The two countries were once both part of a territory known as Gran Colombia in the days of Bolivar, and Chavez said he hopes the hostages’ release presages an era of “the true resurrection of the unity of Gran Colombia, which is the only path to our true liberation to achieve equilibrium in America.”

“I’m not going to let down my guard because for me the resurrection of Gran Colombia is a commitment,” he said.

Chavez basked in praise for Thursday’s release of two Colombian women who were held hostage by FARC for about six years. After tearful reunions with their relatives waiting in Caracas, Clara Rojas and Consuelo Gonzalez greeted Chavez with hugs and kisses.

Chavez said he hoped the success could be repeated for former Colombian presidential candidate Ingrid Betancourt and dozens of other FARC captives, including three Americans.

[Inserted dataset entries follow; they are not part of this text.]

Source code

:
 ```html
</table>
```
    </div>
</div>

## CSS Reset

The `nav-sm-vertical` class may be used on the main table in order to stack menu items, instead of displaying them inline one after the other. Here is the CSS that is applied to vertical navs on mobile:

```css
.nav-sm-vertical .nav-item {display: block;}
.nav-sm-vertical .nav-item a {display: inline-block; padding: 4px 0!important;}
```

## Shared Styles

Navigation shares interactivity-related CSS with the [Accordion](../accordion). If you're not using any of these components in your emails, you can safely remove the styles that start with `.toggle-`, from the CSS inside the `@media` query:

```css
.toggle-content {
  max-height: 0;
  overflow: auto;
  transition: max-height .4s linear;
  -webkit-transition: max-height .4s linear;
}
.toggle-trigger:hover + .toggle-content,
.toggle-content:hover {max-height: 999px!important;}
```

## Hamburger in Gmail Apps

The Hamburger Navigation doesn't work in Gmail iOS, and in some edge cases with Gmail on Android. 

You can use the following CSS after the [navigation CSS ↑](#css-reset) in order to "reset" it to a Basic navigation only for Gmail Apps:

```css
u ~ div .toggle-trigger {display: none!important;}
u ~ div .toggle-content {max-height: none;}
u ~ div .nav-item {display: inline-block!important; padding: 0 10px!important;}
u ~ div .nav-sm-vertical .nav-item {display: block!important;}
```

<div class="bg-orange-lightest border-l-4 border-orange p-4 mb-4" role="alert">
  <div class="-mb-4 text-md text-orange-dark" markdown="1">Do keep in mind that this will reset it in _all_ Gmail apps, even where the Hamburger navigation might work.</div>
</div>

But he said that largely depended on Uribe.

The guerrillas have offered to trade 44 high-profile captives for hundreds of rebel fighters imprisoned in Colombia and the U.S. But Uribe has refused to let Chavez meet with FARC leaders on Colombian soil.

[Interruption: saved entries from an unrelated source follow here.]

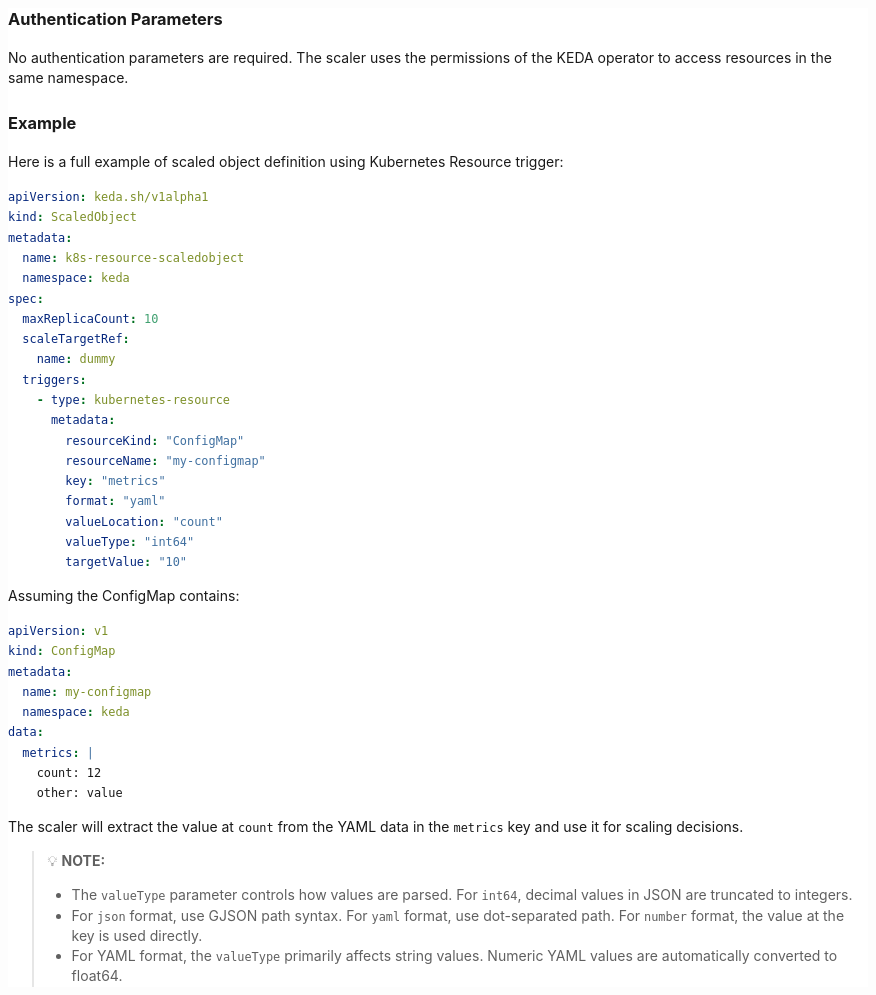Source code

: ### Authentication Parameters

No authentication parameters are required. The scaler uses the permissions of the KEDA operator to access resources in the same namespace.

### Example

Here is a full example of scaled object definition using Kubernetes Resource trigger:

```yaml
apiVersion: keda.sh/v1alpha1
kind: ScaledObject
metadata:
  name: k8s-resource-scaledobject
  namespace: keda
spec:
  maxReplicaCount: 10
  scaleTargetRef:
    name: dummy
  triggers:
    - type: kubernetes-resource
      metadata:
        resourceKind: "ConfigMap"
        resourceName: "my-configmap"
        key: "metrics"
        format: "yaml"
        valueLocation: "count"
        valueType: "int64"
        targetValue: "10"
```

Assuming the ConfigMap contains:

```yaml
apiVersion: v1
kind: ConfigMap
metadata:
  name: my-configmap
  namespace: keda
data:
  metrics: |
    count: 12
    other: value
```

The scaler will extract the value at `count` from the YAML data in the `metrics` key and use it for scaling decisions.

> 💡 **NOTE:** 
> - The `valueType` parameter controls how values are parsed. For `int64`, decimal values in JSON are truncated to integers.
> - For `json` format, use GJSON path syntax. For `yaml` format, use dot-separated path. For `number` format, the value at the key is used directly.
> - For YAML format, the `valueType` primarily affects string values. Numeric YAML values are automatically converted to float64.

The handover was the most important hostage release in the Colombian conflict since 2001, when FARC freed some 300 soldiers and police officers.

It was also a major triumph for Chavez after a series of setbacks, including his first loss at the hands of Venezuelan voters, who last month rejected constitutional changes that would have let him run for re-election indefinitely.

The success thrusts him anew into the centre of Colombia’s conflict, despite the reluctance of Uribe’s government to allow him a role.

FARC, in a statement published on a pro-rebel website, said the unilateral release demonstrated the group’s “unquestionable willingness” to talk with the government about remaining hostages.

Rojas was managing Betancourt’s bid for the presidency in February 2002 when the two were kidnapped on the campaign trail. Rojas gave birth in captivity to a boy fathered by one of the guerrillas.

Gonzalez, a former congresswoman, was abducted in September 2001. In an interview Friday with Caracol Radio, Gonzalez described how some of her fellow hostages would sleep, bathe and wash their clothes while chained by the neck.

Gonzalez said she suffered bouts of malaria and leishmanisis, a parasitic disease, during long treks through the jungle. Her daily routine of sleeping on the ground and surviving on rice and beans was interrupted by air attacks mounted by the military.

“When bombs are falling all around you, it’s when you really understand the horror of war,” she said.

Gonzalez said she spent her first night of freedom catching up with her family until 4 a.m. about what she missed in captivity, including the death of her husband and the birth of a granddaughter. She said it was the first time she slept on a bed in six years.